Supplied text:
Well, my face is a little red here ... somewhere in the back of my mind I knew that ".dll" files were associated with Windows, but I suppose I let wishful thinking get in the way of processing that information explicitly.

Certainly, on Macs I know I can copy the file to the Fonts folder, but then one generally needs to relaunch the application to gain access to the font. I was just looking for a more userly-transparent way to provide — possibly only temporary — access to a font that I am really attached to using but which I can't assume will be present on host computers. The other downside to copying files to people's Fonts folders is that it seems a tad intrusive, although I suppose other applications do such things all the time. Dynamic, temporary access to special fonts was what I was looking for ... oh, well.

        - Jerry

On Mar 30, 2005, at 12:06 PM, Ken Ray wrote:

On 3/30/05 1:21 PM, "Jerry Balzano" <[EMAIL PROTECTED]> wrote:

But then when I tried
• ext_loadFont "/Users/jerry/Desktop/KillerStumps.ttf"
I received the familiar "can't find handler" error message.

Uh, Jerry, take a look at your path. That's an OS X path being used for a
command that only works on Windows.

Additionally, any external that ends in ".dll" is WIndows only; externals
for Mac usually end in ".bundle".


Soooooo, if you want to try loading fonts on Windows, use ext_loadFont with
a windows path (like "C:/Documents and Settings/All
Users/Desktop/KillerStumps.ttf"). As to loading fonts on OS X, I would
assume you can just copy the file to the proper Fonts directory.

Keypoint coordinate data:
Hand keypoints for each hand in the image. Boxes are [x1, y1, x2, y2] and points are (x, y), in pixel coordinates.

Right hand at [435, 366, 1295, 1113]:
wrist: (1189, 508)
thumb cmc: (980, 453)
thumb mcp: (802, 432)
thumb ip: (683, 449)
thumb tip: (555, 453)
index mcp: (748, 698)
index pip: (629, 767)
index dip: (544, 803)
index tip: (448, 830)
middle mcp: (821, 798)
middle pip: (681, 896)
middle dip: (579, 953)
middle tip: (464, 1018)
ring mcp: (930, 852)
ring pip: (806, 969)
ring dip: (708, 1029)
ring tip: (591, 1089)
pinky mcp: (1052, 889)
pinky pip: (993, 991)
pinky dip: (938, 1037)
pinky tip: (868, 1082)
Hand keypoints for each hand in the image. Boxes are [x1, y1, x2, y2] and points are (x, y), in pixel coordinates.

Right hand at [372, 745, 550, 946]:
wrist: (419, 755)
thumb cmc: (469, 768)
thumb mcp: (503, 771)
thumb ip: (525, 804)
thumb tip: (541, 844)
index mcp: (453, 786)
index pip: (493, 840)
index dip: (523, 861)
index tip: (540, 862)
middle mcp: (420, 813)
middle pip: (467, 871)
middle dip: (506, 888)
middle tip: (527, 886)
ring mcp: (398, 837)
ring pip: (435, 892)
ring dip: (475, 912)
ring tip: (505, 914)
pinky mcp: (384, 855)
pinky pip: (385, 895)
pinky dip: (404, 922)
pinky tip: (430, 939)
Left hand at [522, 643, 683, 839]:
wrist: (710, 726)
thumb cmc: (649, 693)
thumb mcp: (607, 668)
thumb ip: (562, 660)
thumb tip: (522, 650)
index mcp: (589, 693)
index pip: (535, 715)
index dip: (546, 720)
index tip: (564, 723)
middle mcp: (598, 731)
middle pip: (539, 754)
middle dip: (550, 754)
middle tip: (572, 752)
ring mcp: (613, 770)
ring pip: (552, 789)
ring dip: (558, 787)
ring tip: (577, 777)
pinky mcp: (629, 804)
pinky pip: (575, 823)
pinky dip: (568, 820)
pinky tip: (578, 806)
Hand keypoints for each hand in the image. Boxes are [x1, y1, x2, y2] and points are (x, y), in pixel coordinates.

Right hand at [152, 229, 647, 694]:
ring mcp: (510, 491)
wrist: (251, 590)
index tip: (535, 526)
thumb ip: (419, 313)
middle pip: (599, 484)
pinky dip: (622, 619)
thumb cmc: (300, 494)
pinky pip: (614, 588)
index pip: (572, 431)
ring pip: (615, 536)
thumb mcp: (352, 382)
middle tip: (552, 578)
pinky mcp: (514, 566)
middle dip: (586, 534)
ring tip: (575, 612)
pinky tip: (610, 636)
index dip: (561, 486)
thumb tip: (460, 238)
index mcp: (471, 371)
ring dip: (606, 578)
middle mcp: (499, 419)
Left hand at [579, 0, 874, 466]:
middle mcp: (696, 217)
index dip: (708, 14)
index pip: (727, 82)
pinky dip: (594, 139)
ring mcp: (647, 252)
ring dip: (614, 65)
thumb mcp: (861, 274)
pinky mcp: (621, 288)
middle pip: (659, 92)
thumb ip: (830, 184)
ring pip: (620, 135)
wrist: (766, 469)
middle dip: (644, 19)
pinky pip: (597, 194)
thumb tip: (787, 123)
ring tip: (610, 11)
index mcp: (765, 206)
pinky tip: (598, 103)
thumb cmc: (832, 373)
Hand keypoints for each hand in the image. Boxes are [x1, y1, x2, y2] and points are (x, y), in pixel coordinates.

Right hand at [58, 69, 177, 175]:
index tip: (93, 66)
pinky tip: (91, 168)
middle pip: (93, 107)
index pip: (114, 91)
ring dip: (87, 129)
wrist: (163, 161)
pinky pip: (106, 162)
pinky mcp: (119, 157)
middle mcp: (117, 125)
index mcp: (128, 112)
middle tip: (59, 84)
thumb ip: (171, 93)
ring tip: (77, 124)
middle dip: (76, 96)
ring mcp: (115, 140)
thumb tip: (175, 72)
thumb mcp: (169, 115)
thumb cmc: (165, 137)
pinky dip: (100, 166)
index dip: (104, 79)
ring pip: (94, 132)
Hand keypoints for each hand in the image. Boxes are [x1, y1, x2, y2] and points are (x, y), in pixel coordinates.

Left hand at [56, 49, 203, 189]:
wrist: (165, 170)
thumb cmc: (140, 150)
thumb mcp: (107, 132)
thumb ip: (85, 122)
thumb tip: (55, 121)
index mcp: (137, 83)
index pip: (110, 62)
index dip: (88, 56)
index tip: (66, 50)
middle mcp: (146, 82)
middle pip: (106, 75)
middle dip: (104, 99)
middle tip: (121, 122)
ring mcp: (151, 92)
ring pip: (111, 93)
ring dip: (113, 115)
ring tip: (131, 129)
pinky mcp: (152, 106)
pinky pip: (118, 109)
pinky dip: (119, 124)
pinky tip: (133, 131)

Problem A:
According to the email, what file extension do externals for Mac usually end in?
Problem B:
Print the stretch of the email from "Soooooo, if you" through "proper Fonts directory.".

Problem solution A:
They usually end in ".bundle".

Problem solution B:
Soooooo, if you want to try loading fonts on Windows, use ext_loadFont with
a windows path (like "C:/Documents and Settings/All
Users/Desktop/KillerStumps.ttf"). As to loading fonts on OS X, I would
assume you can just copy the file to the proper Fonts directory.